Sir David Nicholson has called for politicians to be “honest” about the “nature and scale” of service change required in the NHS because of the spending squeeze.
The NHS chief executive, also chief of the NHS Commissioning Board, was speaking at the NHS Confederation conference today.
He said the service had now to put reconfiguration plans “into action”, because continuing to make conventional efficiencies would put patients at risk.
He said the scandal at Mid Staffordshire Foundation Trust had shown the risks of that. Sir David said: “A drive for straightforward efficiencies in the system can put us in great danger.
“If we try to achieve it [savings] by constantly trying to make efficiencies we’ll put ourselves into a really dangerous place.

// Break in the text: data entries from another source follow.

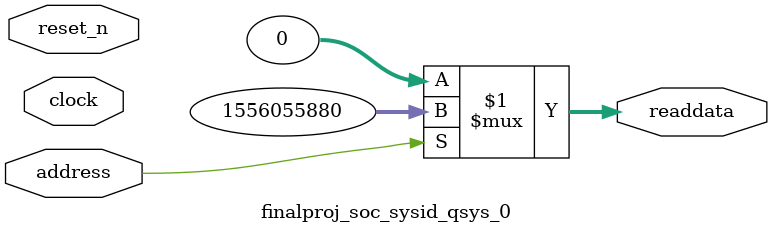
<source format=v>



// synthesis translate_off
`timescale 1ns / 1ps
// synthesis translate_on

// turn off superfluous verilog processor warnings 
// altera message_level Level1 
// altera message_off 10034 10035 10036 10037 10230 10240 10030 

module finalproj_soc_sysid_qsys_0 (
               // inputs:
                address,
                clock,
                reset_n,

               // outputs:
                readdata
             )
;

  output  [ 31: 0] readdata;
  input            address;
  input            clock;
  input            reset_n;

  wire    [ 31: 0] readdata;
  //control_slave, which is an e_avalon_slave
  assign readdata = address ? 1556055880 : 0;

endmodule



</source>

“No matter how brilliant our nursing staff are – and the vast majority really are – it is really difficult to give frail elderly people with dementia the care they need on an acute medical ward.
“The answer is about transforming services.”
However he said: “I do think politicians at all levels need to be straightforward about the need for radical change in the NHS. Without political support it is difficult to have the debate with the public.”
Sir David called for “national politicians” to be “honest with the public about the nature and scale of change that is needed”.
Speaking at the conference yesterday, health secretary Andrew Lansley said politicians should not tell the NHS what service change is needed, so he would not do so.
Meanwhile, Sir David said that, as well as CCGs, changes should be let by networks of clinicians formed at various levels, including clinical senates. The commissioning board yesterday published details of clinical senates.
Sir David also said the commissioning board wanted to develop a national strategy for redesigning services over the next decade to plan for funding staying static, growing demand and changing technology. He said the strategy would be used to decide changes to system “levers”, such as the tariff and use of capital.